Density variation occurs as a function of growth rate, climate, silviculture and breeding, and also varies within the tree. Density usually tends to increase from the centre of the tree to the bark, and from the base of the stem to the top, although this is not consistently the case. Whole-tree density is a volume-weighted average of the density at the various points within the stem. Whole-tree estimates from a single sampling point may be made if the patterns of within tree variation are known and quantified.

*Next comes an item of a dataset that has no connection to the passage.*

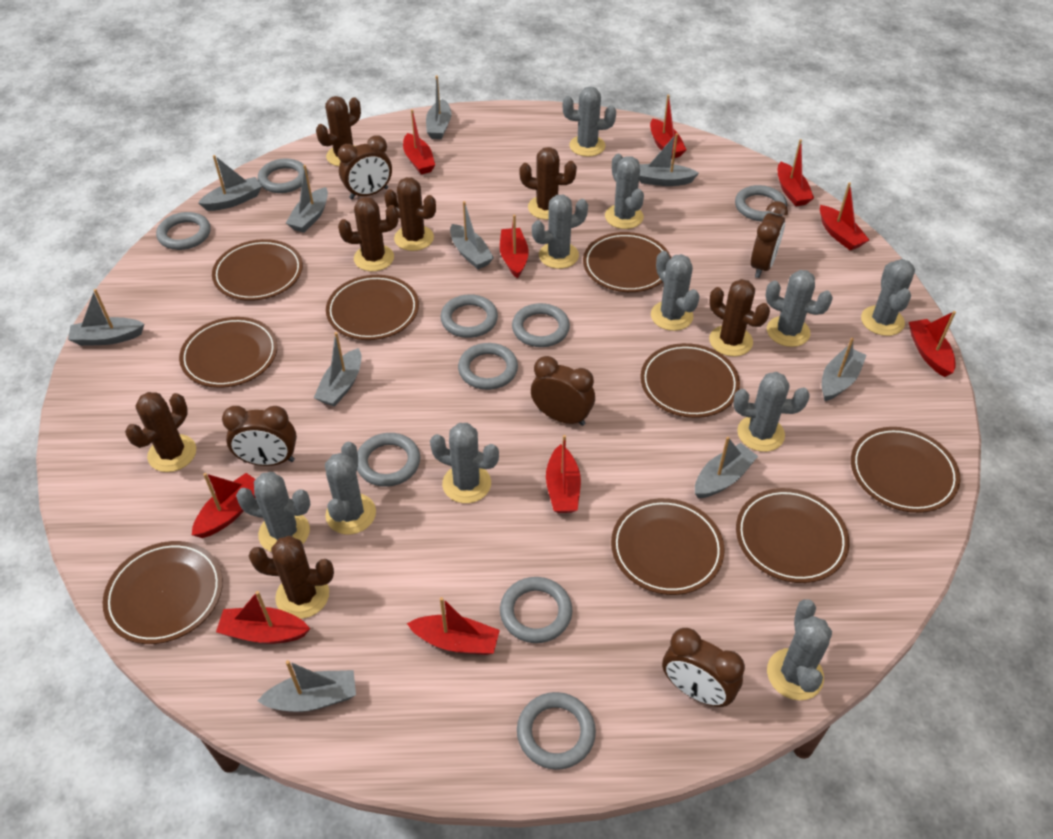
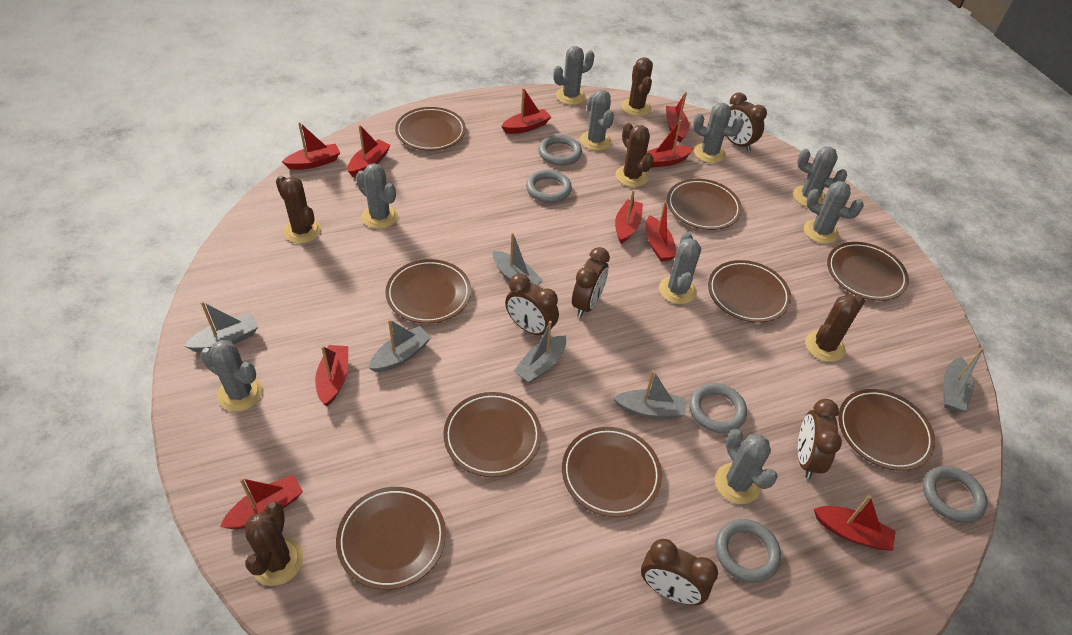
brown cactus: 7 -> 5
grey boat: 10 -> 6
grey cactus: 11 -> 9
grey ring: 9 -> 5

Variation arises from variation in the components that comprise wood. Therefore, density can vary because of changes in vessel size and frequency (hardwoods), fibre dimensions (wall thickness and diameter), percentage of parenchyma (e.g. ray) and wood chemistry. Two samples of similar density may have markedly different fibre properties. The pattern of variation of the components defining density may be different from that of density itself. For example, points within a stem where fibres have a small diameter and thin walls may have similar density to other points where fibres have a larger diameter and thicker walls. Thus two wood samples with similar densities can differ markedly at the cellular level. End users may be able to make more effective utilisation decisions if detailed knowledge of the component variables (e.g. fibre wall thickness and perimeter) is available.
For pulp and paper manufacture, wood in the basic density range of 400–600 kg/m3 is preferred. Densities above this range indicate fibres with thick walls relative to their diameter that are stiff and resistant to collapse, resulting in poor interfibre bonding and unacceptably weak paper. However, within the preferred density range, high-density wood has some advantages, such as improved digestor productivity. The chip digestor is a major capital cost in the pulp mill, and its volume often limits the rate of pulp production. At the same pulp yield, higher wood density means more weight of pulp produced per unit time.
Papers made from high-density wood often tend to be bulky, with an open structure, which is porous and more compressible, giving better printability and opacity. However, more refining is needed and paper tensile strength and smoothness can suffer. Woods at the low end of the density range have fibres that collapse more readily, forming ribbon-like shapes with greater surface area. These fibres, therefore, bond well together. Papers made from these fibres are smoother, have high tensile and bursting strengths, but low opacity, and are best suited to packaging products.